* Problem to solve
Recast the material from the line holding "Google & Meta ads" through the line holding "hundreds of independent UK businesses.", inclusive, as a Markdown table with the columns Row and Line. Number each row, and omit any blank lines.

* Information supplied
━━━━━━━━

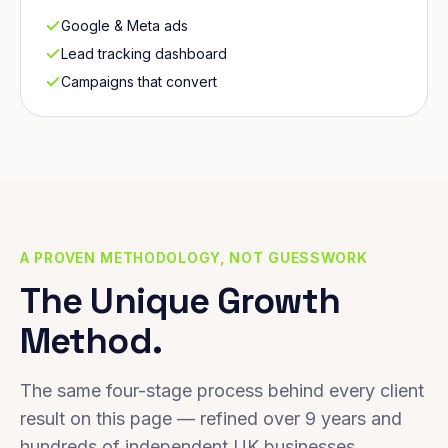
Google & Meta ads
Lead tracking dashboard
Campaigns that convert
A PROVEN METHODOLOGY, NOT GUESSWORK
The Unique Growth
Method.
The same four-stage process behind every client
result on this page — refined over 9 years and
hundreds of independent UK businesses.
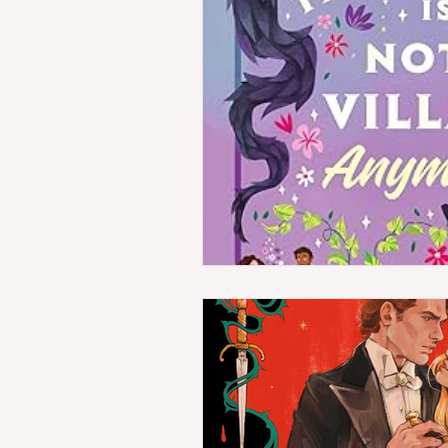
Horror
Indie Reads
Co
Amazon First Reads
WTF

━━━━━━━━

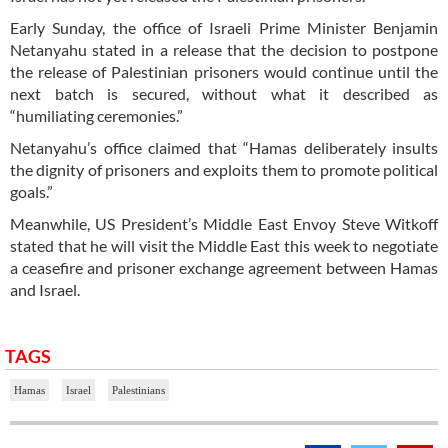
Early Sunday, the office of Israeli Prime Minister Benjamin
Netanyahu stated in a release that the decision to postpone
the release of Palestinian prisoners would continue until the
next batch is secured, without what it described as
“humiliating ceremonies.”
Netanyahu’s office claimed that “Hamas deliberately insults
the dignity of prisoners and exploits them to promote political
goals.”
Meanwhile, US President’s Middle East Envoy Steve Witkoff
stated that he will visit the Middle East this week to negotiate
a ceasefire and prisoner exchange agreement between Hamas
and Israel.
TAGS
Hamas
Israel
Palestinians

━━━━━━━━

* Answer for the task
| Row | Line |
|---|---|
| 1 | Google & Meta ads |
| 2 | Lead tracking dashboard |
| 3 | Campaigns that convert |
| 4 | A PROVEN METHODOLOGY, NOT GUESSWORK |
| 5 | The Unique Growth |
| 6 | Method. |
| 7 | The same four-stage process behind every client |
| 8 | result on this page — refined over 9 years and |
| 9 | hundreds of independent UK businesses. |